Unlike IPv4, you must specify a NIC interface when using the ping6 command. Otherwise, the system does not know which data packet to send. I indicates that Interface and eth0 are the first NICs,-c indicates a loop, and 2 indicates ping6 is operated twice.

(3) Use the ip command to add an ip address for eth0 in IPv6

# Ip-6 addr add 3ffe: ffff: 0: f101 :: 1/64 dev eth0

Run the ifconfig command to check whether the second IPv6 address appears on the NIC.

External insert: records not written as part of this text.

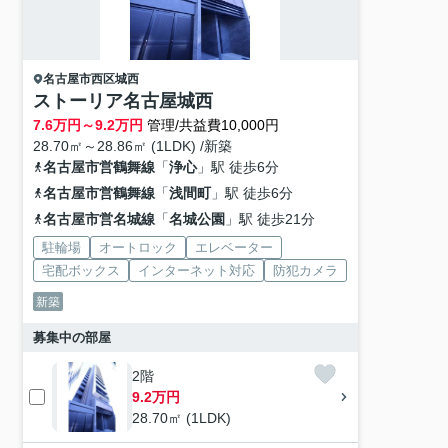
名古屋市西区
城西
ストーリア名古屋城西
7.6
万円～
9.2
万円
管理/共益費10,000円
28.70㎡～28.86㎡ (1LDK) /新築
名古屋市営鶴舞線
「
浄心
」駅 徒歩6分
名古屋市営鶴舞線
「
浅間町
」駅 徒歩6分
名古屋市営名城線
「
名城公園
」駅 徒歩21分
駐輪場
オートロック
エレベーター
宅配ボックス
インターネット対応
防犯カメラ
新築
募集中の部屋
2階
9.2万円
28.70㎡ (1LDK)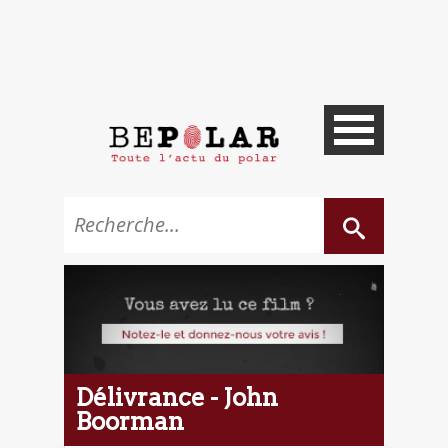
Délivrance - John
Boorman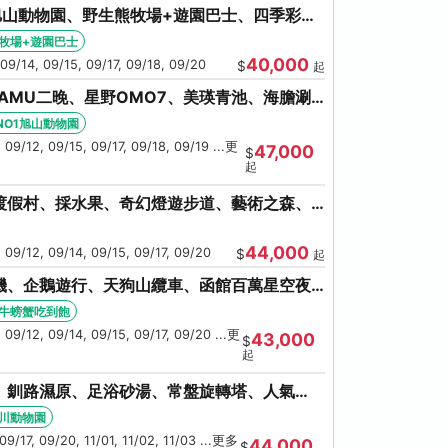
旭山動物園、野生熊牧場+遊園巴士、四季彩の
池、螃蟹吃到飽
牧場+遊園巴士
40,000
 09/14, 09/15, 09/17, 09/18, 09/20
$
起
AMU二晚、星野OMO7、美瑛青池、海膽涮
鮮和牛螃蟹吃到飽
NO1旭山動物園
 09/12, 09/15, 09/17, 09/18, 09/19 ...更
47,000
$
起
渡假村、採水果、奇幻燈遊步道、藝術之森、
伊達時代村、螃蟹吃到飽
44,000
 09/12, 09/14, 09/15, 09/17, 09/20
$
起
機、企鵝遊行、天狗山纜車、函館百萬星空夜
牛螃蟹吃到飽
牛螃蟹吃到飽
 09/12, 09/14, 09/15, 09/17, 09/20 ...更
43,000
$
起
、釧路濕原、足浴砂湯、常盤旋轉塔、人氣
海鮮螃蟹吃到飽
川動物園
09/17, 09/20, 11/01, 11/02, 11/03 ...更多
44,000
$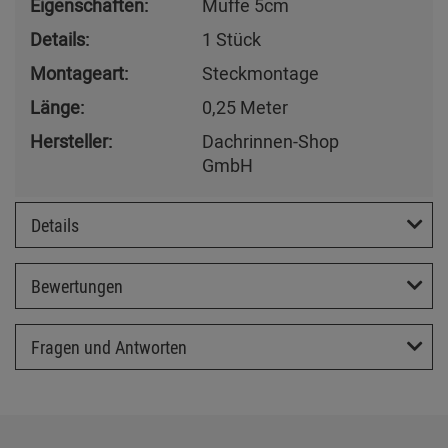
Eigenschaften:
Muffe 5cm
Details:
1 Stück
Montageart:
Steckmontage
Länge:
0,25 Meter
Hersteller:
Dachrinnen-Shop
GmbH
Details
Bewertungen
Fragen und Antworten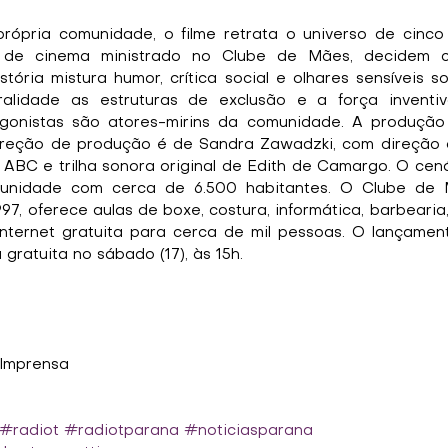
ópria comunidade, o filme retrata o universo de cinco 
 de cinema ministrado no Clube de Mães, decidem cri
stória mistura humor, crítica social e olhares sensíveis so
alidade as estruturas de exclusão e a força inventiva
tagonistas são atores-mirins da comunidade. A produção
ireção de produção é de Sandra Zawadzki, com direção d
ABC e trilha sonora original de Edith de Camargo. O cená
munidade com cerca de 6.500 habitantes. O Clube de M
97, oferece aulas de boxe, costura, informática, barbearia
nternet gratuita para cerca de mil pessoas. O lançament
gratuita no sábado (17), às 15h.
 Imprensa
#radiot
#radiotparana
#noticiasparana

The main advantage of Linux network is that it can share resources and information, and users can access information remotely. Linux provides a powerful set of network commands to serve users, these tools help users set the network, check the network conditions, log on to a remote computer, transfer files, and execute remote commands. The above describes the important network commands in Linux. In fact, there are still many commands to learn about in Linux. One of the features of Linux network operating commands is that there are many Command Parameter options that do not need to be fully remembered. The key is to understand the main purpose of the command and learn to use help information.